Saudi Arabia on Tuesday said it has delayed by three days the launch of an “entertainment city” near Riyadh, part of a series of multi-billion dollar projects as the oil-reliant kingdom seeks to diversify.
King Salman had been scheduled on Wednesday to launch construction of the 334-square kilometer project in Qiddiya, southwest of Riyadh, touted as the kingdom’s answer to Disneyland.
“King Salman will inaugurate next Saturday the Qiddiya project, which is the new entertainment, sports and cultural destination in the kingdom,” the state-run Saudi Press Agency
Construction for the first phase of development, which would include high-end theme parks, motorsport facilities, and a safari area, is expected to be completed in 2022, officials say.
The facility highlights a “relentless effort to develop giga-projects that will help achieve many direct and indirect economic returns”, project official Fahd bin Abdullah Tounsi was quoted as saying in a government statement on Monday.
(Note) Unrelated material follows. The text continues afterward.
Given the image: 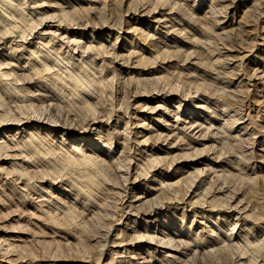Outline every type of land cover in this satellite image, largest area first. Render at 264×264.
<instances>
[{
    "label": "rangeland",
    "instance_id": "obj_1",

Qiddiya chief executive Michael Reininger has said the project in the entertainment-starved kingdom is expected to draw foreign investment but gave no figures.
Saudi Arabia has dazzled investors with plans for three hi-tech “giga projects”, funded in part by its sovereign wealth fund, but skeptics question their viability.
Aside from Qiddiya, the kingdom has unveiled blueprints to build NEOM, a mega project billed as a regional Silicon Valley, in addition to the Red Sea project, a reef-fringed resort destination — both worth hundreds of billions of dollars.
Such projects are the brainchild of Crown Prince Mohammed bin Salman, architect of a sweeping reform programme dubbed “Vision 2030”.
The reforms stem partly from a motive to boost domestic spending on entertainment as the kingdom has been reeling from an oil slump since 2014.
Saudis currently splurge billions of dollars annually to see films and visit amusement parks in neighboring tourist hubs like Dubai and Bahrain.
In February, Saudi Arabia’s General Entertainment Authority said it would stage more than 5,000 festivals and concerts in 2018, double the number of last year, and pump $64 billion in the sector in the coming decade.